INSTRUCTIONS FOR THE TASK: Identify, in the records below, every line where the string "fair" appears, and copy each such line.

(Data extracted from a collection)
────────────────

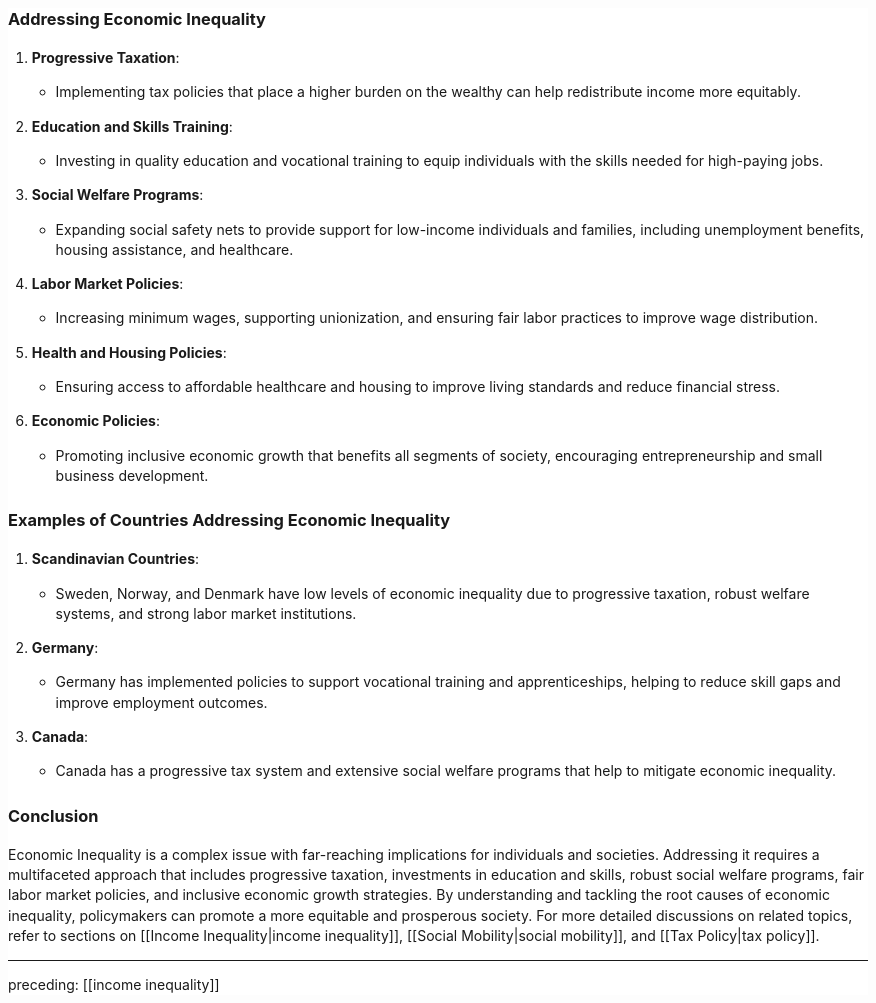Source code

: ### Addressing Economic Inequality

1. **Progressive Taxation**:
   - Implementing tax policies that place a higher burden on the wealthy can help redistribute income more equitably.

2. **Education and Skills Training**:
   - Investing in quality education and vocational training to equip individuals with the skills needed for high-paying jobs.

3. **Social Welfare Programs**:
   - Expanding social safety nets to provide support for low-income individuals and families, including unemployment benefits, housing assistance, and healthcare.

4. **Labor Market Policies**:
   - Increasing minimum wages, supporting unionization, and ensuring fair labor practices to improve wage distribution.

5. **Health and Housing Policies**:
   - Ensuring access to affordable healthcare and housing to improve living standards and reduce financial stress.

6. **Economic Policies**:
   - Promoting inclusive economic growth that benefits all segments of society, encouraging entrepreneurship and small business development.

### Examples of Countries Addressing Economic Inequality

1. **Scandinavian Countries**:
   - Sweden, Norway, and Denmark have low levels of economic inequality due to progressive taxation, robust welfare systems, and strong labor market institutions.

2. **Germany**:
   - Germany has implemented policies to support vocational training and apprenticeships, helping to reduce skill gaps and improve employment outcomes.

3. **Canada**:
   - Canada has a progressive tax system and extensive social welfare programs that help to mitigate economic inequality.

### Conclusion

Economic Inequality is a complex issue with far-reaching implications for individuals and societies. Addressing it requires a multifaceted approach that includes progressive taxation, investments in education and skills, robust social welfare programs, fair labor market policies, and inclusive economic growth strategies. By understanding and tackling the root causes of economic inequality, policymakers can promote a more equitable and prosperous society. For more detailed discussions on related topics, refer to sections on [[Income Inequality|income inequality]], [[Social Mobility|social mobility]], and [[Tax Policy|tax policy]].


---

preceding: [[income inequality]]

────────────────

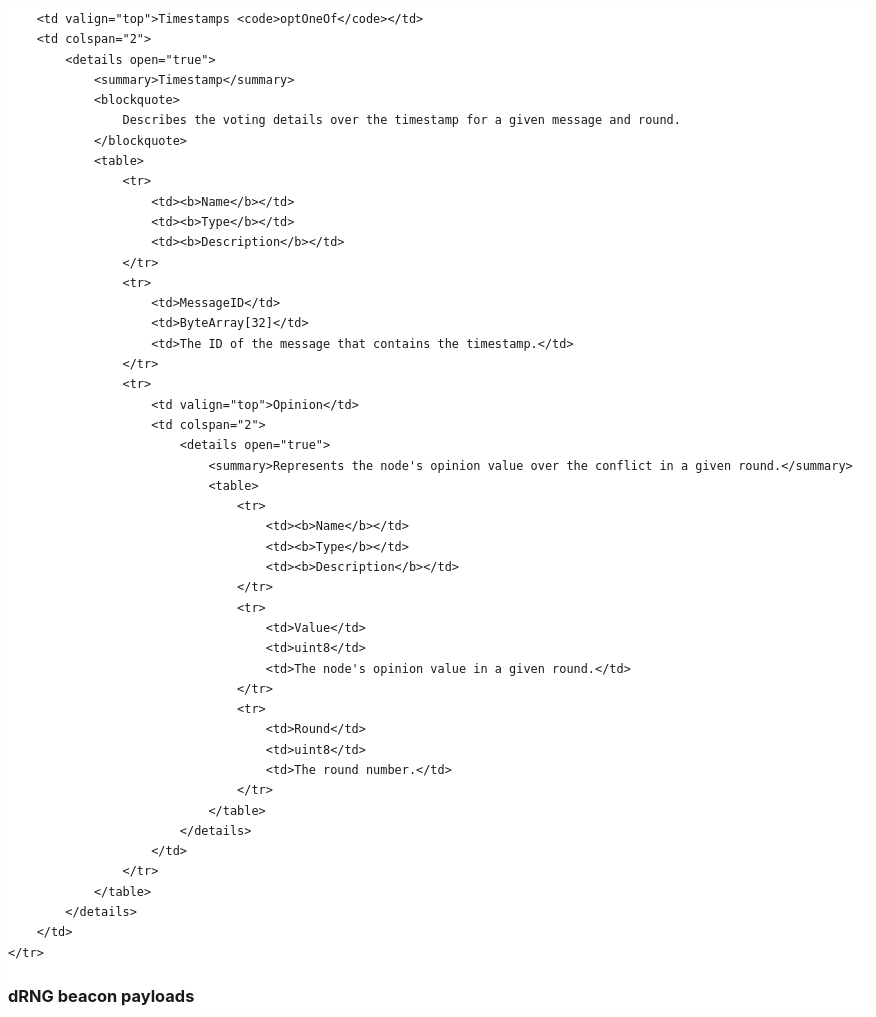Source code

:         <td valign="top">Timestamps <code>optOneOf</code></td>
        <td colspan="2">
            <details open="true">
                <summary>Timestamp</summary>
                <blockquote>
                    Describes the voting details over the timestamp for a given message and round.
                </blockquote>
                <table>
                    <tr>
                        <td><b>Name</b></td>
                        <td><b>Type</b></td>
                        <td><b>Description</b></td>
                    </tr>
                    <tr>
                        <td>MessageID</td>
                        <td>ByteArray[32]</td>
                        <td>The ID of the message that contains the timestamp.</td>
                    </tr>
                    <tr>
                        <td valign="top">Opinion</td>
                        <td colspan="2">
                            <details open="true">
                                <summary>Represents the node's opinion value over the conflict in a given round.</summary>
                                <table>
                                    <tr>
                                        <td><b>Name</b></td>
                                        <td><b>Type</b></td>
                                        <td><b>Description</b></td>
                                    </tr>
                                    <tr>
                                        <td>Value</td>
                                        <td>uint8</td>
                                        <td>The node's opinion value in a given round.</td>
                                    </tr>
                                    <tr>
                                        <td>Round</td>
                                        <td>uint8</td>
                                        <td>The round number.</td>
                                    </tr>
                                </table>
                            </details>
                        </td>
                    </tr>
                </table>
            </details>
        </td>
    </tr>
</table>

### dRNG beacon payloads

────────────────

EXERCISE RESPONSE:
   - Increasing minimum wages, supporting unionization, and ensuring fair labor practices to improve wage distribution.
Economic Inequality is a complex issue with far-reaching implications for individuals and societies. Addressing it requires a multifaceted approach that includes progressive taxation, investments in education and skills, robust social welfare programs, fair labor market policies, and inclusive economic growth strategies. By understanding and tackling the root causes of economic inequality, policymakers can promote a more equitable and prosperous society. For more detailed discussions on related topics, refer to sections on [[Income Inequality|income inequality]], [[Social Mobility|social mobility]], and [[Tax Policy|tax policy]].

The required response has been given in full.